IL DRAMMA DI UN PERSONAGGIO SENZA IDENTITA'
Data: Luned́, 05 gennaio 2009 ore 10:46:33 CET
Argomento: Rassegna stampa


“Fumare ormai non può più farmi male, visto che sono morto tre giorni fa. Schiattato, passato nel regno dei più.” Con questo intrigante inizio si avvia l’ultimo romanzo di Gugliemo Pispisa (La terza metà, Marsilio, pp. 259, € 16,50), un trhriller che si snoda lungo trent’anni di storia italiana, in una spy story  atipica, di cui è protagonista uno strano personaggio di nome Hieronimus, o più semplicemente Hiero.
Figlio di una raeliana che ora vive in una comune in Canada con il nome di Oona, e di uno studente di filosofia finito tra le maglie della lotta armata nell’Italia degli anni di piombo, si presenta al lettore proprio nel giorno del suo funerale: è morto tra fuoco, pioggia di cristalli e lamiere contorte in un incidente d’auto all’imbocco di un tornante e si prepara a rinascere con documenti nuovi, aiutato da Aristotele Gheorghiu, pezzo grosso dei Servizi.

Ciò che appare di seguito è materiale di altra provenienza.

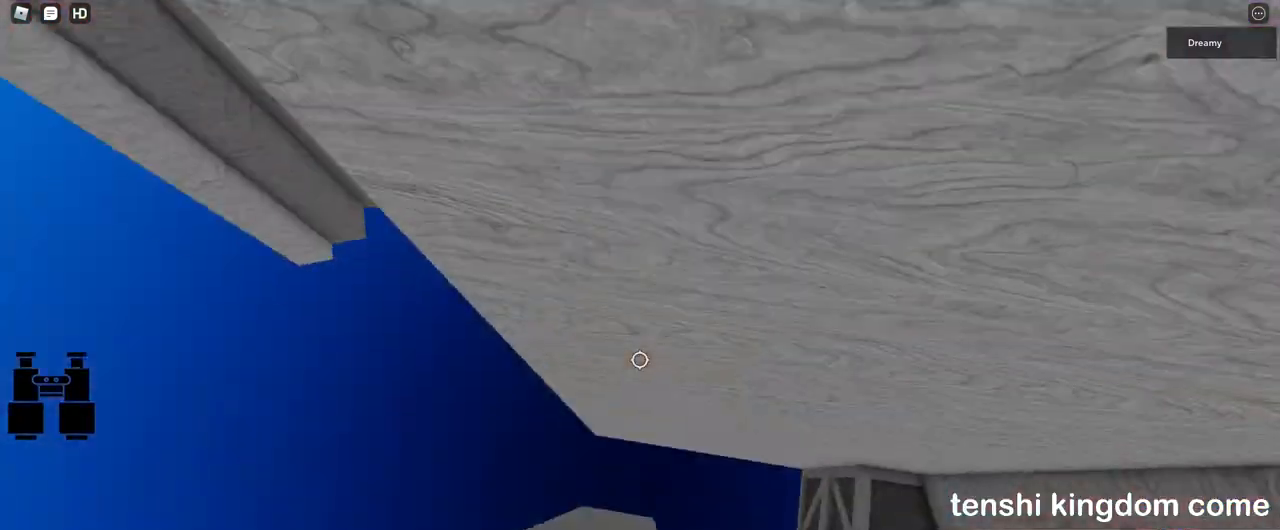
{"keys": ["w"], "mouse": ["right"], "events": [[83, "w", "down"], [283, "d", "up"]]}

Insomma il romanzo inizia con la fine di una vita picaresca e, pirandellianamente, l’inizio di un’altra ancora più drammatica: nuovi documenti, nuova identità, con un passato pieno di nodi irrisolti. E, sullo sfondo, gli eventi italiani tra il vecchio ed il nuovo terrorismo politico: Hiero, infiltrato nel nuovo brigatismo rosso al soldo dei Servizi, insegue un concetto di giustizia che poco ha a che fare con le regole, e un passato fatto di ombre che ha ogni intenzione di svelare. E’ un anti eroe nella tradizione del migliore romanzo del Novecento europeo, questo di Pispisa: un uomo sempre solo, sempre in fuga, un essere che vola via dalla sua vita per rituffarsi spesso in emozioni antiche.

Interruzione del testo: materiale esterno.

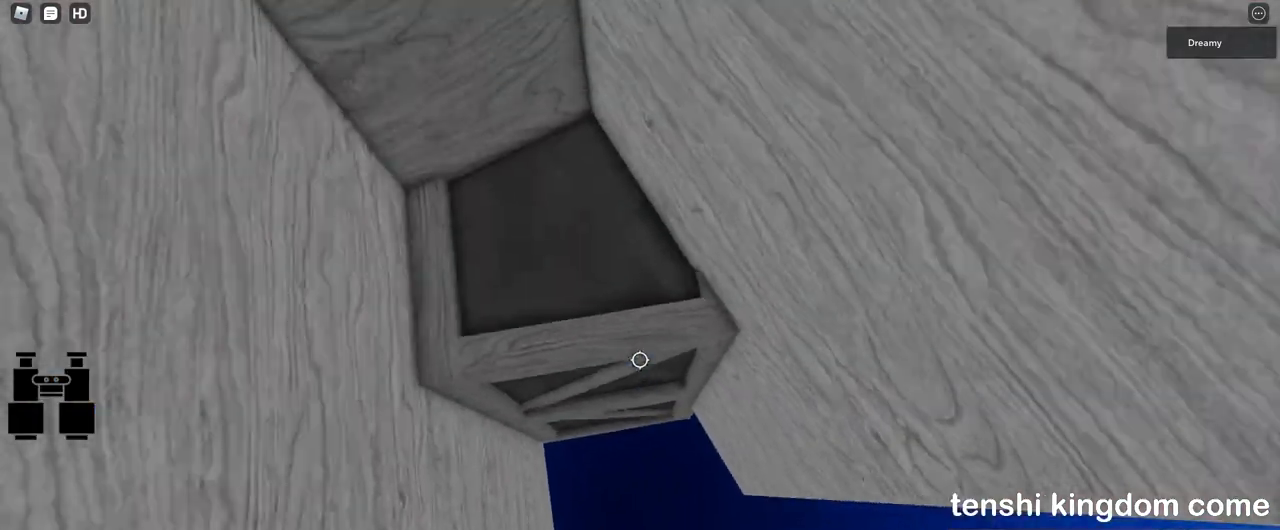
{"keys": [], "mouse": ["right"], "events": [[333, "w", "up"]]}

Il centro della storia è sempre e solo Hiero: che ama i luoghi di transito e dare le dimissioni da sé stesso. E’ la storia di una vacanza di identità, questo romanzo potente, dove Hiero duetta con un altro enigmatico personaggio, nei bassifondi di Parigi, tra vecchi e nuovissimi fantasmi, un uomo che si fa chiamare il Magister fa i conti con la sua coscienza e lotta ancora per squarciare la fitta rete di complotti che, dal passato, pesa sul suo presente.
Il tutto condito da una scrittura quasi cattiva, crudele: “Volto le spalle e cammino verso l’uscita orientale del camposanto, pestando foglie, terra smossa e forse un paio di tibie.”, scrittura acuta, intermezzata da semplici haiku, fiori di poesia giapponese che in un attimo sintetizzano una scena, una situazione, uno stato d’animo. “Vento d’autunno:/ a quale inferno/ sono diretto?” 
Toccherà ai lettori scoprire la meta di questo viaggio diabolico.